Of course, as we have written equally vociferously of over the years, “the dollar” is best measured not against other fiat trash but real items of value like food, energy and real money – of which, it has lost 98% of its purchasing value since the Fed’s creation a century ago. However, for those following the Wall Street/Washington/MSM propaganda, keep in mind that the “dollar index” weights include 58% Euro, 4% Swiss Franc (currently pegged to the Euro), and 14% British Pound. In other words, it essentially measures the “U.S. vs. Europe” currency war that will continue to expand until both currencies – and potentially, both unions – collapse.
The current “propaganda du jour” states that since Europe is expanding QE whilst the U.S. is slowing it down, the dollar will “strengthen.” Of course, not an ounce of brainpower is utilized to analyze what is already factored into this relationship; as is the case with gold and silver, which are universally expected to fall in tandem with further “dollar strengthening.” Never mind that they too have already been (manipulated) dramatically lower or that the correlation between PMs and the dollar index has been ZERO for the past decade. Or, as noted above, that there isn’t even a logical argument why the dollar’s fundamentals versus the Euro would correlate to its fundamentals versus gold and silver. To the contrary, if indeed the dollar is in for a significant strengthening against the Euro, the supposed “reduced demand” from 300 million Americans – in itself, a comical fallacy – would be swamped by simultaneous demand increases from 550 million people who either use the Euro or currencies pegged to it.

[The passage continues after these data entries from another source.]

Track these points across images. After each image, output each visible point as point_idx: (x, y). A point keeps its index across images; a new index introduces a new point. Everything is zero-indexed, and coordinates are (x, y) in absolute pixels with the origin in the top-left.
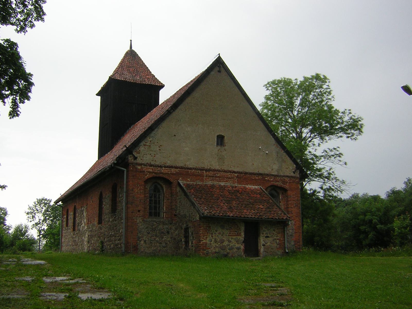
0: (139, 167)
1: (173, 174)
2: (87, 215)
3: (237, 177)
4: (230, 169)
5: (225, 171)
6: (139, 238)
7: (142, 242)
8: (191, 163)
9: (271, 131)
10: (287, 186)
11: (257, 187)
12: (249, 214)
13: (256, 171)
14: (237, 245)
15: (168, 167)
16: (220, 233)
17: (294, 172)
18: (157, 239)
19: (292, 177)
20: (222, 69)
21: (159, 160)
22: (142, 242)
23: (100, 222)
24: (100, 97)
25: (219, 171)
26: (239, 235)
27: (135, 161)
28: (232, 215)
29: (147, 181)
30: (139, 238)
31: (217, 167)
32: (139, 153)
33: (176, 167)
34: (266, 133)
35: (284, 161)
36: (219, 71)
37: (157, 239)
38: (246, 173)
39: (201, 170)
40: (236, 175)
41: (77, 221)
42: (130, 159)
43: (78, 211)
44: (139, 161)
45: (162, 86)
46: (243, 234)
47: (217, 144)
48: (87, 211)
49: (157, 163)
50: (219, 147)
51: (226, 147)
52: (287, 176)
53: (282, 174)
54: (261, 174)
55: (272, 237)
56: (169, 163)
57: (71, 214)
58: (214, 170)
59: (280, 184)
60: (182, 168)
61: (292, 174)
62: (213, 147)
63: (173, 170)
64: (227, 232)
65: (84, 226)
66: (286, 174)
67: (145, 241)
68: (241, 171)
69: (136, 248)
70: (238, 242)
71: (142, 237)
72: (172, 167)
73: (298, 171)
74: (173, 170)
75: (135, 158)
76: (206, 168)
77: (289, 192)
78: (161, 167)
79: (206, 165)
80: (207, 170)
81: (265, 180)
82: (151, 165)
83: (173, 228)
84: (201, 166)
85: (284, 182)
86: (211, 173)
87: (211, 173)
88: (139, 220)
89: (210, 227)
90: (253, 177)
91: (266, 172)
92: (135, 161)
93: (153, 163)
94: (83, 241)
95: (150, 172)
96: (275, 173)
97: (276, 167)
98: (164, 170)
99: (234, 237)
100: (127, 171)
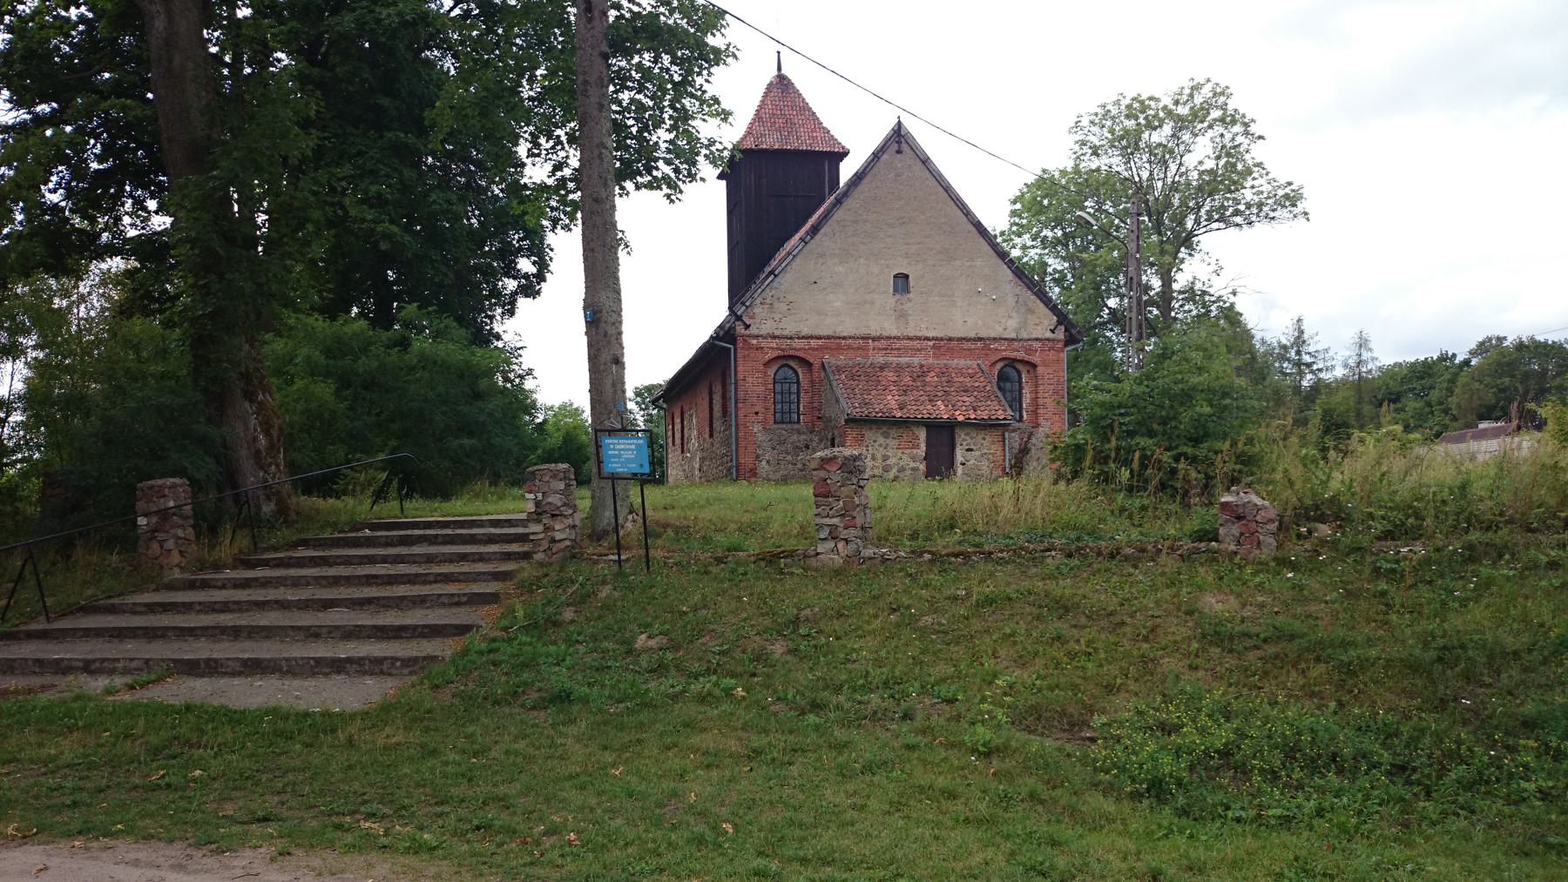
0: (755, 342)
1: (813, 349)
2: (698, 422)
3: (934, 347)
4: (919, 334)
5: (909, 338)
6: (758, 457)
7: (764, 463)
8: (847, 327)
9: (1003, 255)
10: (1036, 359)
11: (969, 363)
12: (942, 411)
13: (972, 335)
14: (912, 465)
15: (803, 337)
16: (881, 445)
17: (1053, 331)
18: (789, 458)
19: (1048, 340)
20: (904, 146)
21: (790, 327)
22: (764, 463)
23: (711, 436)
24: (724, 183)
25: (897, 338)
26: (917, 447)
27: (747, 332)
28: (899, 415)
29: (768, 364)
30: (758, 457)
31: (895, 333)
32: (752, 318)
33: (819, 338)
34: (996, 259)
35: (1031, 311)
36: (899, 152)
37: (789, 458)
38: (950, 339)
39: (863, 338)
40: (931, 343)
41: (686, 435)
42: (740, 329)
43: (686, 415)
44: (753, 330)
45: (845, 154)
46: (923, 447)
47: (895, 290)
48: (697, 417)
49: (786, 333)
50: (898, 296)
51: (911, 295)
52: (1037, 339)
53: (1026, 337)
54: (980, 339)
55: (979, 449)
56: (806, 331)
57: (678, 420)
58: (889, 338)
59: (1021, 355)
60: (828, 338)
61: (1049, 335)
62: (889, 300)
63: (813, 343)
64: (893, 443)
65: (694, 444)
66: (1034, 336)
67: (768, 462)
68: (940, 335)
69: (753, 473)
70: (914, 459)
71: (764, 455)
72: (811, 337)
73: (1062, 328)
74: (813, 343)
75: (747, 327)
76: (873, 334)
77: (1040, 369)
78: (791, 338)
79: (874, 331)
80: (874, 339)
81: (990, 349)
82: (774, 337)
83: (816, 439)
84: (863, 331)
85: (1029, 351)
86: (882, 344)
87: (882, 344)
88: (757, 428)
89: (863, 436)
90: (966, 345)
91: (993, 335)
92: (747, 332)
93: (777, 333)
94: (693, 468)
95: (772, 348)
96: (1013, 335)
97: (1012, 323)
98: (797, 344)
99: (907, 451)
100: (735, 350)
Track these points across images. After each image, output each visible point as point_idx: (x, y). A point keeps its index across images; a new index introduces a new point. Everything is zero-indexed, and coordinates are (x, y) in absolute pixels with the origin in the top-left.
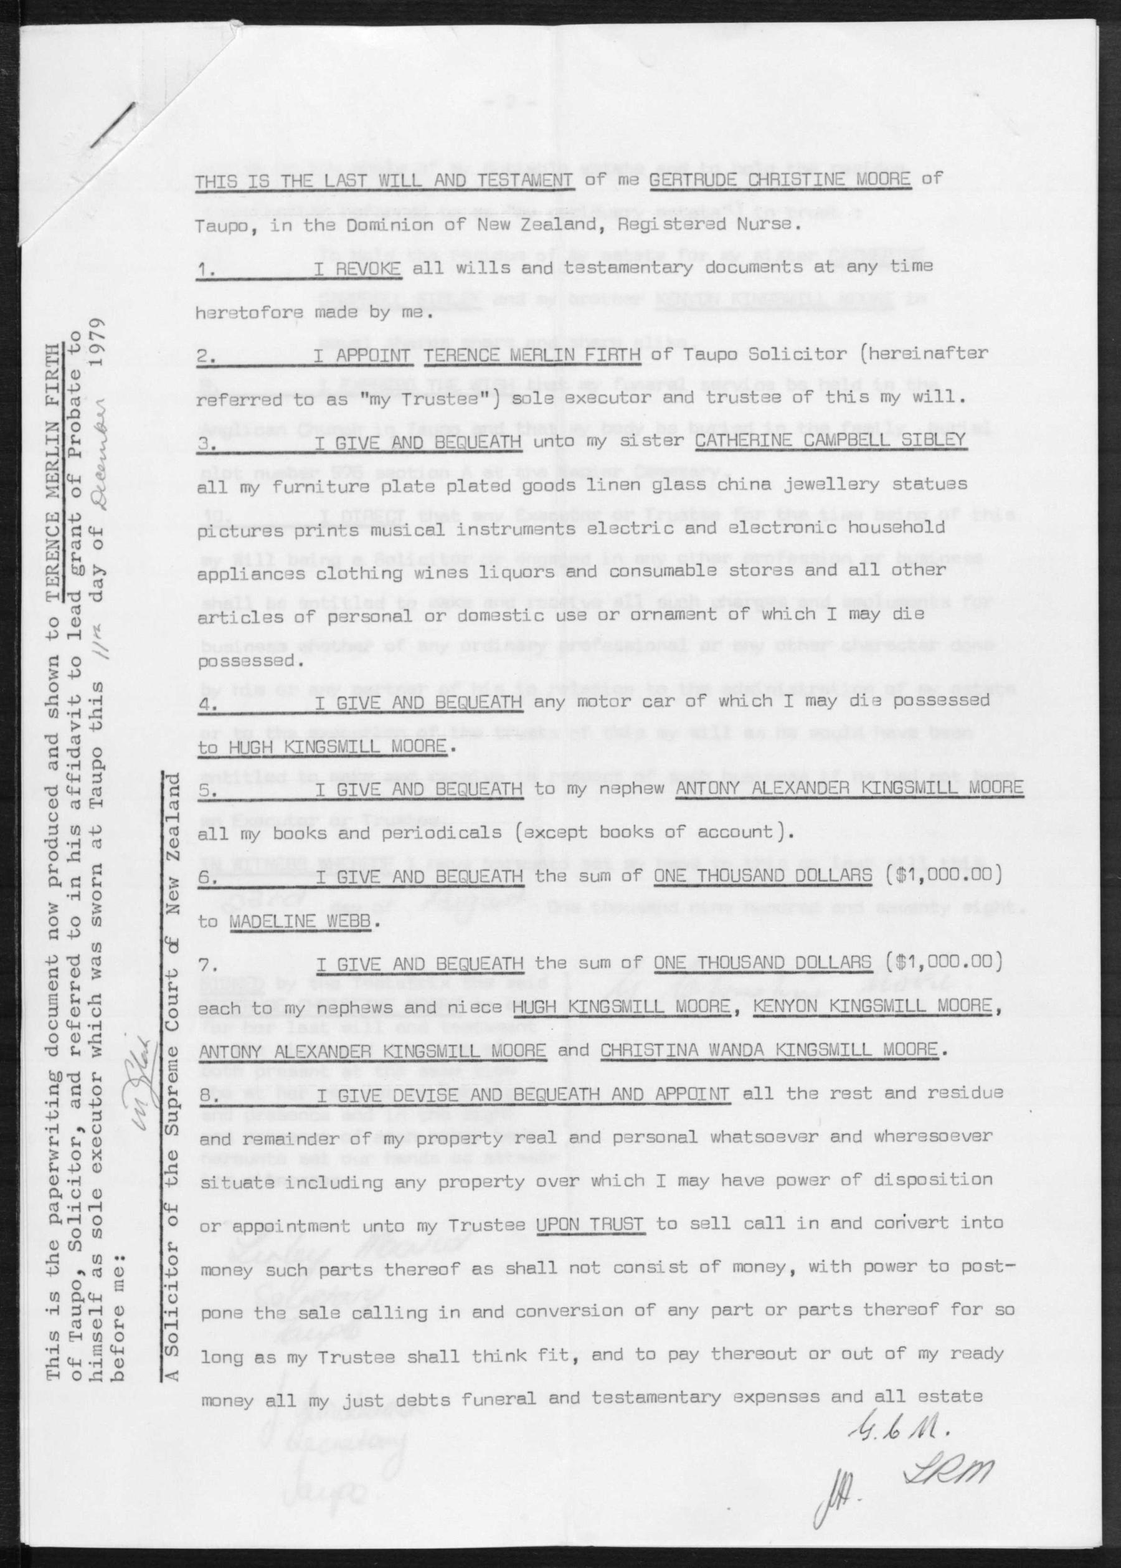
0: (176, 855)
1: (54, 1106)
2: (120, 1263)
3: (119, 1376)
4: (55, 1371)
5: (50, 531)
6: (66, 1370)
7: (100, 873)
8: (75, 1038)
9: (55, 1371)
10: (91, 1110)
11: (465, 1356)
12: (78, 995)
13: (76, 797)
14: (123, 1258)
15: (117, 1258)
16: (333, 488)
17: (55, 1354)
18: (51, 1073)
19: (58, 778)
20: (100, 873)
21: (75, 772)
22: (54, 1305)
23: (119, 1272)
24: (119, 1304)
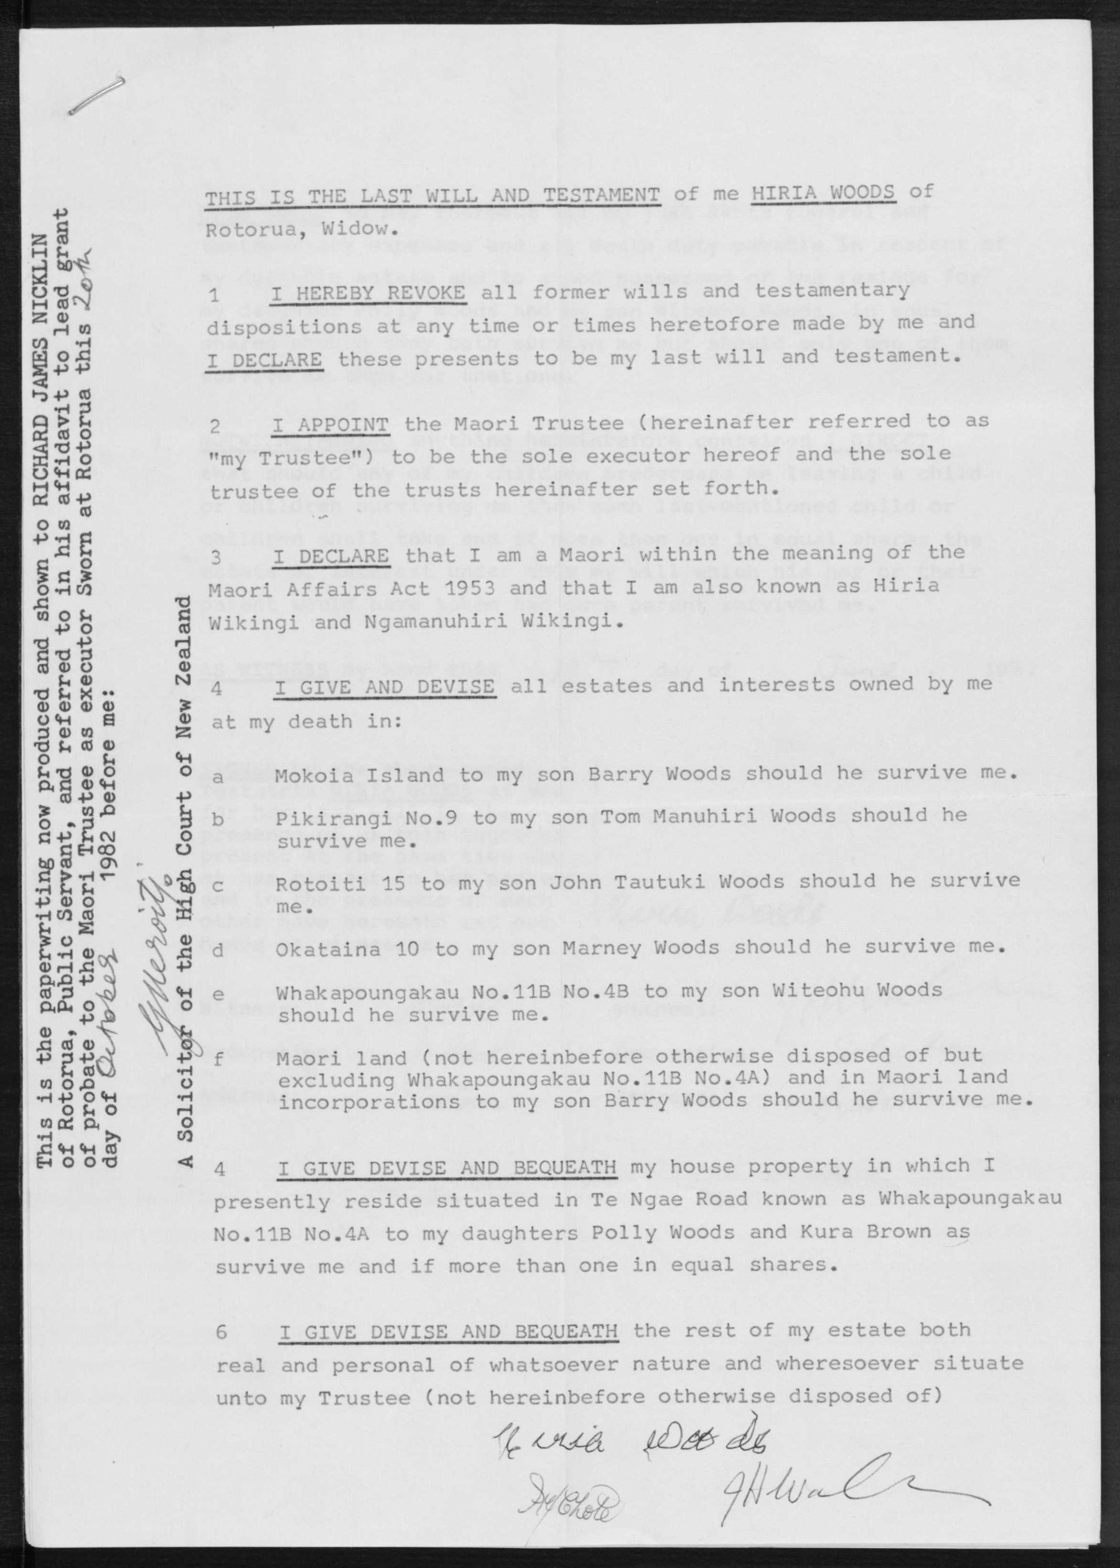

Putting the “dollar strengthening” fallacy in its full glory, let’s just say a nuclear bomb destroyed Europe. If such a tragedy were to occur, gosh forbid, no doubt the “dollar index” would not only “strengthen,” but surpass the 1984 and 2001 highs – and then some. I know it’s an extreme example; but in terms of real impact on gold and silver demand, it’s not a heck of a lot different than massive ECB NIRP and QE announcements whether the Fed is “tapering” or not. In such a scenario, the dollar would certainly strengthen against the Euro, but plunge against any and all items of real value – particularly gold and silver. And thus, we simply want you to see the “forest through the trees” as the current round of market manipulation, propaganda and general foolishness comes and goes; which, we hope will catalyze you to act now to protect yourself before it’s too late.